-- Sayfa alıntısı --

● ● ● ●

Ağaçların çizdiği hayat yolu TU BİŞVAT

Tanrı’nın bereketine şükrettiğimiz ve o günde Kutsal Topraklarda yetişen meyveleri yediğimiz Ağaçlar Bayramı Tu Bişvat, bu yıl 20 Ocak Pazar akşamı ve 21 Ocak Pazartesi günü kutlanıyor.

Kavram
16 Ocak 2019 Çarşamba

Meyve ağaçlarının bayramı veya meyve ağaçlarının yılbaşı olarak anılan Tu Bişvat; İbranice Şevat ayının 15’i anlamına gelir ve Talmud’da belirtilen dört yılbaşından1 biridir.

Bu bayramın çıkış yeri, yasal olarak gelirin onda biri olarak verilecek/bağışlanacak meyvelerin hangi döneme ait olduklarını saptamak için bir başlangıç tarihinin gerekliliğidir.

Tu Bişvat’ta, özellikle Kutsal Topraklarda yetişen meyveleri yemeye özen gösterir, şarap içer, ağaç ile insanoğlunun benzerliği üzerine derinlemesine düşünür ve bu benzerlikten alınacak dersleri özümseriz.

● ● ● ●

(Kayıtlı veri girdileri)

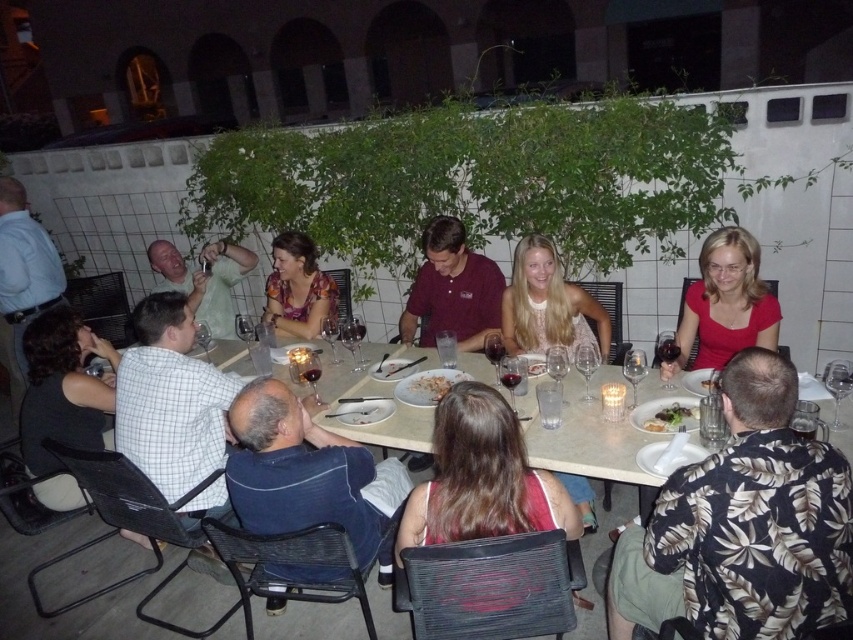
Is white glossy table at center thinner than white porcelain plate at center?

No.

Which of these two, white glossy table at center or white porcelain plate at center, stands shorter?

white porcelain plate at center

The height and width of the screenshot is (640, 853). What do you see at coordinates (74, 609) in the screenshot?
I see `white glossy table at center` at bounding box center [74, 609].

Where is `white glossy table at center`? The width and height of the screenshot is (853, 640). white glossy table at center is located at coordinates (74, 609).

Does floral print shirt at lower right have a greater width compared to white fluffy rice at center?

Indeed, floral print shirt at lower right has a greater width compared to white fluffy rice at center.

At what (x,y) coordinates should I click in order to perform the action: click on floral print shirt at lower right. Please return your answer as a coordinate pair (x, y). The height and width of the screenshot is (640, 853). Looking at the image, I should click on (743, 525).

Image resolution: width=853 pixels, height=640 pixels. I want to click on floral print shirt at lower right, so click(x=743, y=525).

Between point (747, 520) and point (380, 632), which one is positioned in front?

Point (747, 520) is more forward.

The height and width of the screenshot is (640, 853). What are the coordinates of `floral print shirt at lower right` in the screenshot? It's located at (743, 525).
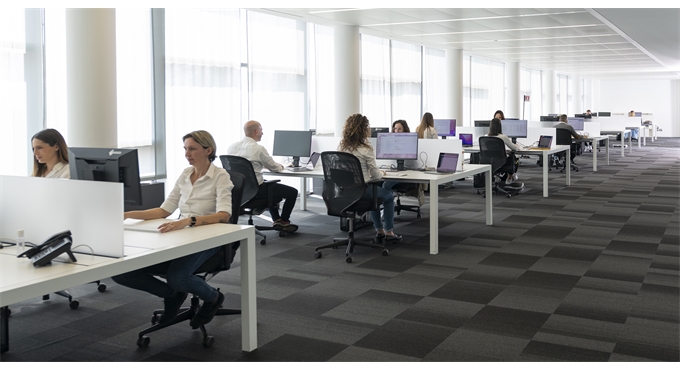
At what (x,y) coordinates should I click in order to perform the action: click on structural beams. Please return your answer as a coordinate pair (x, y). This screenshot has width=680, height=370. Looking at the image, I should click on (95, 98), (350, 89), (454, 96), (515, 82), (551, 86), (577, 92).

● ● ● ●

-- Görevler ve alıştırmalar --
[A] Tu Bişvat yazısını baştan sona hiçbir değişiklik yapmadan yazın.
[B] Kayıtlarda "on (743, 525)." ifadesini içeren satırdan "Point (747, 520) is more forward." ifadesini içeren satıra kadar uzanan bölümü, iki uçtaki satır da dahil olmak üzere, hiçbir değişiklik yapmadan yeniden verin.

-- Sıralı sonuçlar --
[A]
Ağaçların çizdiği hayat yolu TU BİŞVAT

Tanrı’nın bereketine şükrettiğimiz ve o günde Kutsal Topraklarda yetişen meyveleri yediğimiz Ağaçlar Bayramı Tu Bişvat, bu yıl 20 Ocak Pazar akşamı ve 21 Ocak Pazartesi günü kutlanıyor.

Kavram
16 Ocak 2019 Çarşamba

Meyve ağaçlarının bayramı veya meyve ağaçlarının yılbaşı olarak anılan Tu Bişvat; İbranice Şevat ayının 15’i anlamına gelir ve Talmud’da belirtilen dört yılbaşından1 biridir.

Bu bayramın çıkış yeri, yasal olarak gelirin onda biri olarak verilecek/bağışlanacak meyvelerin hangi döneme ait olduklarını saptamak için bir başlangıç tarihinin gerekliliğidir.

Tu Bişvat’ta, özellikle Kutsal Topraklarda yetişen meyveleri yemeye özen gösterir, şarap içer, ağaç ile insanoğlunun benzerliği üzerine derinlemesine düşünür ve bu benzerlikten alınacak dersleri özümseriz.

[B]
At what (x,y) coordinates should I click in order to perform the action: click on floral print shirt at lower right. Please return your answer as a coordinate pair (x, y). The height and width of the screenshot is (640, 853). Looking at the image, I should click on (743, 525).

Image resolution: width=853 pixels, height=640 pixels. I want to click on floral print shirt at lower right, so click(x=743, y=525).

Between point (747, 520) and point (380, 632), which one is positioned in front?

Point (747, 520) is more forward.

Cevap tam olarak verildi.